Os testes consecutivos ocorreram horas depois de um alto funcionário norte-coreano criticar os esforços de Seul para retomar as negociações. Jang Kum Chol, primeiro vice-ministro do Ministério das Relações Exteriores de Pyongyang, disse que a Coreia do Sul continuará sendo o “inimigo mais hostil” da Coreia do Norte, ridicularizando-a como “tola que choca o mundo” por ser otimista sobre os sinais recentes de Pyongyang.
Ele citou comentários de Kim Yo Jong, a irmã influente do líder Kim Jong Un, que já havia descrito a Coreia do Sul como “cães sarnentos latindo cegamente ao som dos cães da vizinhança”.
Depois que o presidente norte-coreano, Lee Jae-myung, elogiou o presidente norte-coreano, Lee Jae-myung, por sua “honestidade e coragem” e expressou pesar pelos voos de drones para o Norte, Kim Yo-jong alertou sobre retaliação se tais incidentes se repetissem.
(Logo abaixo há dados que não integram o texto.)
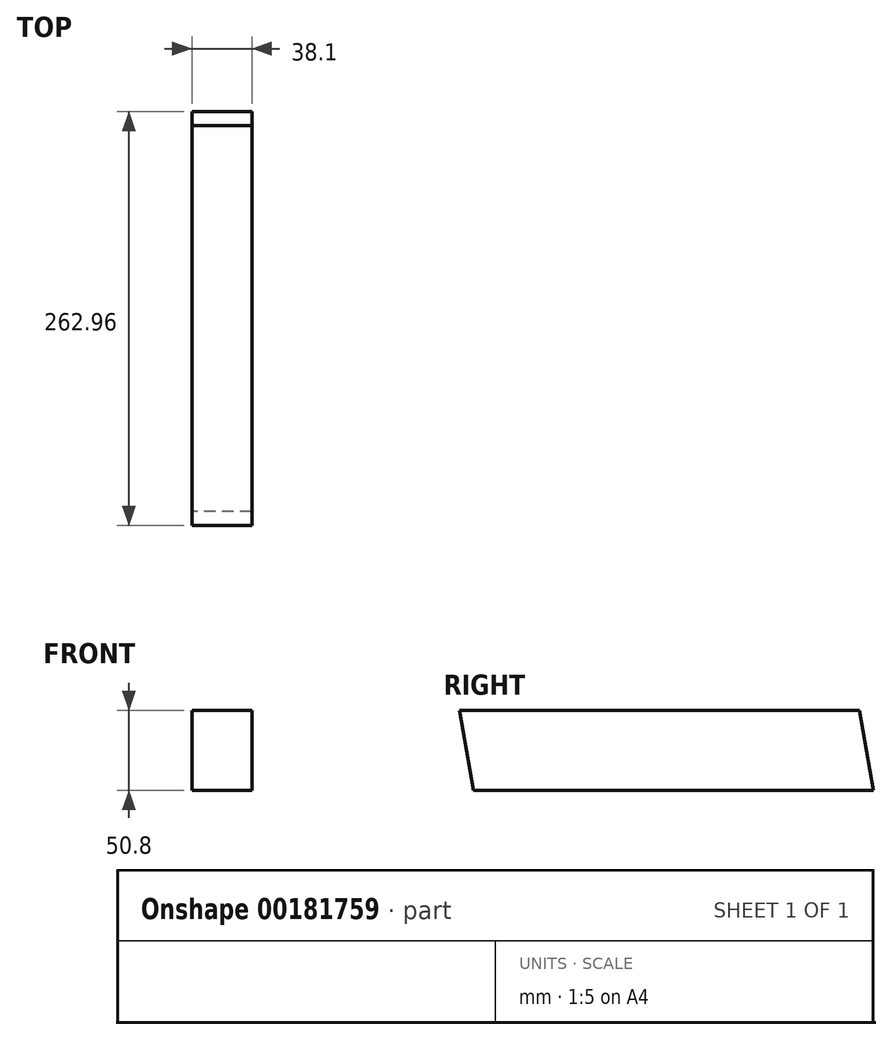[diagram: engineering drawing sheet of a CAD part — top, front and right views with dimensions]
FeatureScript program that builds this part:
annotation { "Feature Type Name" : "Feature", "Feature Type Description" : "" }
export const myFeature = defineFeature(function(context is Context, id is Id, definition is map)
    precondition{}
    {
        {
            var Q0;
            Q0=qCreatedBy(makeId("Right.planeOp"),FACE);
            var sketch = newSketch(context, id + "F0", { "sketchPlane" : qUnion([Q0])});
            skLineSegment(sketch, "E0.bottom", {"start": v(-87.7, 0) * mm, "end": v(166.3, 0) * mm});
            skLineSegment(sketch, "E0.top", {"start": v(-96.67, 50.8) * mm, "end": v(157.33, 50.8) * mm});
            skLineSegment(sketch, "E1", {"start": v(166.3, 0) * mm, "end": v(157.33, 50.8) * mm});
            skLineSegment(sketch, "E2", {"start": v(-96.67, 50.8) * mm, "end": v(-87.7, 0) * mm});
            skPoint(sketch, "E3.orphan", {"position": v(-105.86, 0) * mm});
            skSolve(sketch);
        }
        {
            var Q0;
            Q0 = qSketchRegion(id + "F0", true);
            extrude(context, id + "F1", {"entities" : qUnion([Q0]), "depth" : 38.1 * mm});
        }
    });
As autoridades sul-coreanas inicialmente descreveram os seus comentários como um possível envolvimento, mas Pyongyang rapidamente rejeitou essa interpretação.Leia também: Coreia do Norte trabalhando em ICBM de fibra de carbono para entrega de múltiplas ogivas, diz Seul
Na terça-feira, a Coreia do Sul detectou outro lançamento de míssil vindo da região da capital do Norte, que provavelmente falhou logo após a decolagem e desapareceu do radar após mostrar sinais de voo incomum, informou a mídia local.
A actividade de mísseis ocorre num momento em que a Coreia do Norte acelera o seu desenvolvimento de armas, após as consequências diplomáticas com o então presidente dos EUA, Donald Trump, em 2019. Desde então, Pyongyang redobrou a expansão do seu arsenal nuclear, ao mesmo tempo que aprofundou os laços com a China, a Rússia e outros adversários dos EUA.
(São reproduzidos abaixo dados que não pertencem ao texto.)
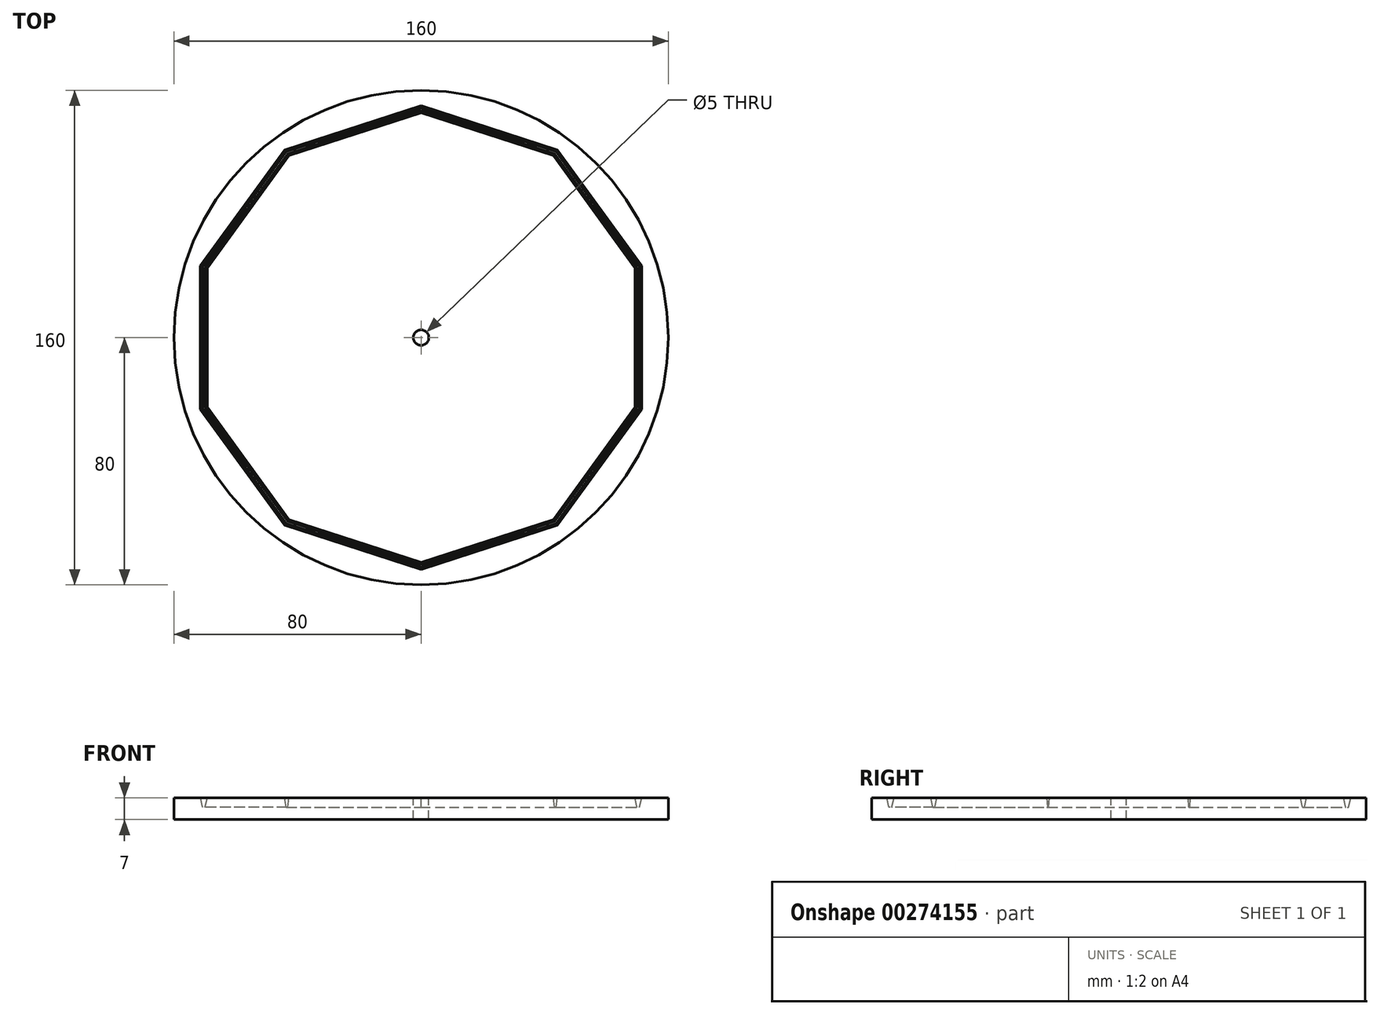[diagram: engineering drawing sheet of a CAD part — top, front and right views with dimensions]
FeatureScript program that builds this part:
annotation { "Feature Type Name" : "Feature", "Feature Type Description" : "" }
export const myFeature = defineFeature(function(context is Context, id is Id, definition is map)
    precondition{}
    {
        {
            var Q0;
            Q0=qCreatedBy(makeId("Top.planeOp"),FACE);
            var sketch = newSketch(context, id + "F0", { "sketchPlane" : qUnion([Q0])});
            skCircle(sketch, "E0", {"center": v(0, 0) * mm, "radius": 80 * mm});
            skCircle(sketch, "E1", {"center": v(0, 0) * mm, "radius": 2.5 * mm});
            skSolve(sketch);
        }
        {
            var Q0;
            Q0=makeQuery(id+"F0.imprint","IMPRINT",FACE,{"disambiguationData":[TD([[makeQuery(id+"F0.imprint","IMPRINT",EDGE,{"derivedFrom":sQuery(id+"F0.wireOp",EDGE,"E0")}),1.0]])]});
            extrude(context, id + "F1", {"entities" : qUnion([Q0]), "oppositeDirection" : true, "depth" : 7 * mm});
        }
        {
            var Q0;
            Q0=makeQuery(id+"F1.opExtrude","CAP_FACE",FACE,{"disambiguationData":[OSD([sQuery(id+"F0.wireOp",EDGE,"E0")])],"isStart":true});
            var sketch = newSketch(context, id + "F2", { "sketchPlane" : qUnion([Q0])});
            skCircle(sketch, "E2.cCircle", {"center": v(0, 0) * mm, "radius": 75.08 * mm, "construction": true});
            skLineSegment(sketch, "E2.0", {"start": v(0, -75.08) * mm, "end": v(-44.13, -60.74) * mm});
            skLineSegment(sketch, "E2.1", {"start": v(-44.13, -60.74) * mm, "end": v(-71.4, -23.2) * mm});
            skLineSegment(sketch, "E2.2", {"start": v(-71.4, -23.2) * mm, "end": v(-71.4, 23.2) * mm});
            skLineSegment(sketch, "E2.3", {"start": v(-71.4, 23.2) * mm, "end": v(-44.13, 60.74) * mm});
            skLineSegment(sketch, "E2.4", {"start": v(-44.13, 60.74) * mm, "end": v(0, 75.08) * mm});
            skLineSegment(sketch, "E2.5", {"start": v(0, 75.08) * mm, "end": v(44.13, 60.74) * mm});
            skLineSegment(sketch, "E2.6", {"start": v(44.13, 60.74) * mm, "end": v(71.4, 23.2) * mm});
            skLineSegment(sketch, "E2.7", {"start": v(71.4, 23.2) * mm, "end": v(71.4, -23.2) * mm});
            skLineSegment(sketch, "E2.8", {"start": v(71.4, -23.2) * mm, "end": v(44.13, -60.74) * mm});
            skLineSegment(sketch, "E2.9", {"start": v(44.13, -60.74) * mm, "end": v(0, -75.08) * mm});
            skLineSegment(sketch, "E3.0", {"start": v(-69.2, -22.49) * mm, "end": v(-69.2, 22.49) * mm});
            skLineSegment(sketch, "E3.1", {"start": v(-42.77, -58.87) * mm, "end": v(-69.2, -22.49) * mm});
            skLineSegment(sketch, "E3.2", {"start": v(-69.2, 22.49) * mm, "end": v(-42.77, 58.87) * mm});
            skLineSegment(sketch, "E3.3", {"start": v(0, -72.77) * mm, "end": v(-42.77, -58.87) * mm});
            skLineSegment(sketch, "E3.4", {"start": v(42.77, -58.87) * mm, "end": v(0, -72.77) * mm});
            skLineSegment(sketch, "E3.5", {"start": v(69.2, -22.49) * mm, "end": v(42.77, -58.87) * mm});
            skLineSegment(sketch, "E3.6", {"start": v(-42.77, 58.87) * mm, "end": v(0, 72.77) * mm});
            skLineSegment(sketch, "E3.7", {"start": v(0, 72.77) * mm, "end": v(42.77, 58.87) * mm});
            skLineSegment(sketch, "E3.8", {"start": v(42.77, 58.87) * mm, "end": v(69.2, 22.49) * mm});
            skLineSegment(sketch, "E3.9", {"start": v(69.2, 22.49) * mm, "end": v(69.2, -22.49) * mm});
            skSolve(sketch);
        }
        {
            var Q0;
            Q0=makeQuery(id+"F2.imprint","IMPRINT",FACE,{"disambiguationData":[TD([[makeQuery(id+"F2.imprint","IMPRINT",EDGE,{"derivedFrom":sQuery(id+"F2.wireOp",EDGE,"E2.0")}),-1.0]])]});
            extrude(context, id + "F3", {"entities" : qUnion([Q0]), "operationType" : NewBodyOperationType.REMOVE, "oppositeDirection" : true, "depth" : 3 * mm, "hasDraft" : true, "draftAngle" : 13.1 * degree, "draftPullDirection" : true});
        }
    });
O ministro das Relações Exteriores da China, Wang Yi, visitará a Coreia do Norte na quinta-feira para uma visita de dois dias, informou a mídia estatal, em um sinal de contínuo envolvimento diplomático entre os dois países.
Separadamente, Kim Jong Un supervisionou recentemente o teste de um motor de combustível sólido actualizado, que descreveu como um grande passo em frente no seu arsenal estratégico. Tais sistemas são mais fáceis de implantar e ocultar do que mísseis de combustível líquido.
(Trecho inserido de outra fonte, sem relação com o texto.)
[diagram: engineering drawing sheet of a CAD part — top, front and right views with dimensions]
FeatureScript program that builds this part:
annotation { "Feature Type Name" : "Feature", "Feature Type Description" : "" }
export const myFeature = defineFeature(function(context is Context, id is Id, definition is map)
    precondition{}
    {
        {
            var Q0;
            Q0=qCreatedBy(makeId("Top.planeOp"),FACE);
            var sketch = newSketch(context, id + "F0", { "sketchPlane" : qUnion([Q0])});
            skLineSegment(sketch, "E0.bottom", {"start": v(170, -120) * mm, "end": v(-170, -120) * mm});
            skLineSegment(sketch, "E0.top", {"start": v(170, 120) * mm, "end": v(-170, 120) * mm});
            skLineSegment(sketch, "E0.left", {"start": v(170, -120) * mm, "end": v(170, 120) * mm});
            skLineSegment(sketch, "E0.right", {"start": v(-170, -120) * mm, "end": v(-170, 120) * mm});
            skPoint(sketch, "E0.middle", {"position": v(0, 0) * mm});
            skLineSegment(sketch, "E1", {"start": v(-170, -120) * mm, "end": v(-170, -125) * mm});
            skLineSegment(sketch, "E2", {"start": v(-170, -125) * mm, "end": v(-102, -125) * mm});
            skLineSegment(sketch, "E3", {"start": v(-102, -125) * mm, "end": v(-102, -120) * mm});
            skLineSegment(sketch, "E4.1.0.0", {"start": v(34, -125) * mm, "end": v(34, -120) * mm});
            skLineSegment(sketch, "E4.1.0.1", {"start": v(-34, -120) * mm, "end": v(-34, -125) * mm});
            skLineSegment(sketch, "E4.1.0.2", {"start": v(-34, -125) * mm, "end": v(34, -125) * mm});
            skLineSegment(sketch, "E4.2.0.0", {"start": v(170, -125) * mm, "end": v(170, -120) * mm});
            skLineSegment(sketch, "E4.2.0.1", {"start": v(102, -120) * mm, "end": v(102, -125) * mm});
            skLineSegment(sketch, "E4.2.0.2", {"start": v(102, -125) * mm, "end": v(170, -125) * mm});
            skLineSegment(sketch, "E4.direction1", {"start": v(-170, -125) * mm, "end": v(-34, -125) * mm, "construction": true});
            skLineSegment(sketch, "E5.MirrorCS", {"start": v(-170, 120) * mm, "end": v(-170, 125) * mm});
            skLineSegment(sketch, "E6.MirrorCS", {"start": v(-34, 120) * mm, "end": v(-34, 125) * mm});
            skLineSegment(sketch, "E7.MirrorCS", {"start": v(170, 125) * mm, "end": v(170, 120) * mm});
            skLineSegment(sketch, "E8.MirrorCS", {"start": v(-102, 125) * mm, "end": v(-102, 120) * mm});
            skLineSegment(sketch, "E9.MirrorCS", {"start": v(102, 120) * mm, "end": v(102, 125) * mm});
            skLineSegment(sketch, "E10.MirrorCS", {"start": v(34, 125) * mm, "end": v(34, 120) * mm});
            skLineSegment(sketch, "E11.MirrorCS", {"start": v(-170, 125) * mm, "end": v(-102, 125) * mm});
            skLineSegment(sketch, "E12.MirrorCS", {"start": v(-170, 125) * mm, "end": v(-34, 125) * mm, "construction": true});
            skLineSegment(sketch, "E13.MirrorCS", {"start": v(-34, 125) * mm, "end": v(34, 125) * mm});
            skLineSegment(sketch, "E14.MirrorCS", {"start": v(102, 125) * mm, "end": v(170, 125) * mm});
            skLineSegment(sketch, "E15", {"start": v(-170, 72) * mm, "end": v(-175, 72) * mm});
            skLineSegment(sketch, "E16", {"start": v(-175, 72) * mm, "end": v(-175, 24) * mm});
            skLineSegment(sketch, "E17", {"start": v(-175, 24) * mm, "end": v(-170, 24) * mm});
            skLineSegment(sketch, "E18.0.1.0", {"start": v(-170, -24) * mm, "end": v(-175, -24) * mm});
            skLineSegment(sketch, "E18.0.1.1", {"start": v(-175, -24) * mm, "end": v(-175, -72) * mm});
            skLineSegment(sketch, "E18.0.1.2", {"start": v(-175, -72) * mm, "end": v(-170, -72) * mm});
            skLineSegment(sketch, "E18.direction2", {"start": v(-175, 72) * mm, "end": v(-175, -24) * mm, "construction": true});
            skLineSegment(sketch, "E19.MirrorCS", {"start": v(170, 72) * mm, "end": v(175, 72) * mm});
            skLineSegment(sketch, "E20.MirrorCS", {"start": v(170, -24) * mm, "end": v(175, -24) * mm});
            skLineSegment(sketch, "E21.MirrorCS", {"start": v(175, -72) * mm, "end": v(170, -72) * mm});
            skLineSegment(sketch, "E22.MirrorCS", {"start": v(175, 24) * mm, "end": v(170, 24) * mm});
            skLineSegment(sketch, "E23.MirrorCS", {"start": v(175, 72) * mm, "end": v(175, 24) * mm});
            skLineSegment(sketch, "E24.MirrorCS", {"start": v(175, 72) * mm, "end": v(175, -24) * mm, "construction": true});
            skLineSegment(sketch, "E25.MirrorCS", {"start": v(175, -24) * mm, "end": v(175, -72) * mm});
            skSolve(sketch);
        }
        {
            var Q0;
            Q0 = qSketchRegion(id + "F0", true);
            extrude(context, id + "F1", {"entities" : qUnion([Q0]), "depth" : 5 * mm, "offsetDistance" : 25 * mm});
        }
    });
A agência de inteligência da Coreia do Sul disse aos legisladores que o teste estaria ligado aos esforços para desenvolver um míssil balístico intercontinental de combustível sólido mais poderoso, capaz de transportar múltiplas ogivas nucleares – algo que especialistas em tecnologia dizem que Pyongyang ainda está tentando dominar.